Sss gpu render speed degradation
System Information
CentOS, Nvidia GTX 1070

Blender Version
Broken: 2.79 713027b8325 daily build, 2.8
Worked: 2.79b official

Short description of error
Rendering sss on gpu take more time in the daily build and 2.8.
This particular scene: 2.79b - 1:12, 2.79 daily build - 1:23
With more complex shading it was even 1:12 vs 1:38, and 1:42 on 2.8
Rendering on CPU is the opposite - faster in the daily build.
The settings are important. This behavior is only for:
branched path tracing
subsurface samples = 3
hdri as a light source (multiple importance is on)

And what's more, if you set the subsurface in the shader to 0, you'll get almost the same render time, but in 2.79b it'll have noticeably less noise.
Don't know if it's relevant and should i create a new report on this.

Exact steps for others to reproduce the error
Open the scene.
Hit render.
Repeat in the different versions of blender.



First question: Are you using "Hybrid" rendering in master?

I mean this (not available in 2.79b):

I tried with and without CPU enabled (I have a whimpy 10years old XEONx2 with a GTX780 3GB so the CPU is the weakest part) and here are my results:

VersionTile SizeCPU enabledRender Time
Master256x256Yes12.34min (!!!)
Master32x32Yes1.31min (CPU is still taking too long per tile)
Master16x16Yes1.22min (Now the tiles are small enough for the CPU to no longer slow down the whole process)

As you can see tile size is king and very important.
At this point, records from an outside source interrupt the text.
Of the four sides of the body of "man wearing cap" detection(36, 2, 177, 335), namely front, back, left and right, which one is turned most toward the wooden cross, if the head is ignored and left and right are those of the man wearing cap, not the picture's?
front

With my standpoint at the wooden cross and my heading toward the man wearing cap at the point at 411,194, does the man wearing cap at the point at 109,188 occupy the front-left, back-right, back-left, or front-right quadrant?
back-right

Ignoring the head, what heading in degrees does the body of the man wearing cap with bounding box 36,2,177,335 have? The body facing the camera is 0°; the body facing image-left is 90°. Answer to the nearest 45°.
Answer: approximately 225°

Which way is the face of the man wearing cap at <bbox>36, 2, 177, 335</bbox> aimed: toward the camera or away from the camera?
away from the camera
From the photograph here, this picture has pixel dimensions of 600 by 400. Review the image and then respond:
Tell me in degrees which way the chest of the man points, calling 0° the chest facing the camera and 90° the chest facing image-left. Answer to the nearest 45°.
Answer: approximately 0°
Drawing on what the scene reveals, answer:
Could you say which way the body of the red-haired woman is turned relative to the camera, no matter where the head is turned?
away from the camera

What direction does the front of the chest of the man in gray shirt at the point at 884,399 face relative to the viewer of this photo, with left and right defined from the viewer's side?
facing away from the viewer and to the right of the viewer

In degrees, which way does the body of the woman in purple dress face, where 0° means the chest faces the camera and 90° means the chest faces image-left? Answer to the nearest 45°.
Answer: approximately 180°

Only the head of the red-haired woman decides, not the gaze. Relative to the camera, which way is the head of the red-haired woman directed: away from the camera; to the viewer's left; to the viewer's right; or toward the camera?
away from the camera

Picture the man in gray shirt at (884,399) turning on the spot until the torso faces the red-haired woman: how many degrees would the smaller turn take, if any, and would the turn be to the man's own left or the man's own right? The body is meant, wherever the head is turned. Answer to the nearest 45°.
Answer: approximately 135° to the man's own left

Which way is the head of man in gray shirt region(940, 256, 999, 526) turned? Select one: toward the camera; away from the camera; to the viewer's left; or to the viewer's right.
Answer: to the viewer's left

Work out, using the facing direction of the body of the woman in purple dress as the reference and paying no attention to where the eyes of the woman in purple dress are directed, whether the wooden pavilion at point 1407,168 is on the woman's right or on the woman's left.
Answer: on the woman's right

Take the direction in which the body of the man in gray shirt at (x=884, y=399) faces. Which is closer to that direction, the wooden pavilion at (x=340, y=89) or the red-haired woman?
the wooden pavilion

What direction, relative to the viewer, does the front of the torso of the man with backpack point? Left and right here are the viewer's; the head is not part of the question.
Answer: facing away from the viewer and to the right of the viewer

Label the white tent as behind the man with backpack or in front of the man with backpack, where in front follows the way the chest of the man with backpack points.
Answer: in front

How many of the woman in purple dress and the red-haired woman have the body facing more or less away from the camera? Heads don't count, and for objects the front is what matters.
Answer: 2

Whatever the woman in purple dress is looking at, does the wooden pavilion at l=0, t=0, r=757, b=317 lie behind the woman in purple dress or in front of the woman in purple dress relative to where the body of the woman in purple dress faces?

There was a change after 2.79b where small GPU tiles were no longer a problem so it could be used together with usually smaller CPU tiles.
Most likely your "regression" is none but your render settings just need a little adjustment of the tile size to render even faster than 2.79b.
If you have a halfway decent CPU you will render a lot faster even.

No, i used GPU only render with 256x256 tile size.
And by the way, i didn't know about smaller tiles improvement! Now i've tried 32x32 and got 1:18. But it takes still a bit more than 256x256 on 2.79b (1:12)

Depending on your hardware and the scene configuration you might need to fiddle a bit with the tile size to find the sweet spot.
In my case it's almost always 32x32 or 64x64 but that can vary. Like with your scene it's 16x16 although I didn't test 8x8.

No no, the tile size is understood and i'm really happy with those news. On my hardware it works best on 32x32, but the thing is even with this sweet spot it's still a bit slower than 2.79b with 256x256 GPU only. I could get the exact same time with the hybrid render - 1:12, but it's still more, than gpu alone on 2.79b, right?

Tested some more scenes and i guess it's scene related and can vary a bit. The speed is about the same. Somehow the tile size speedup slipped away from me. The light behaves a little different, though, but the task can be closed now, i think.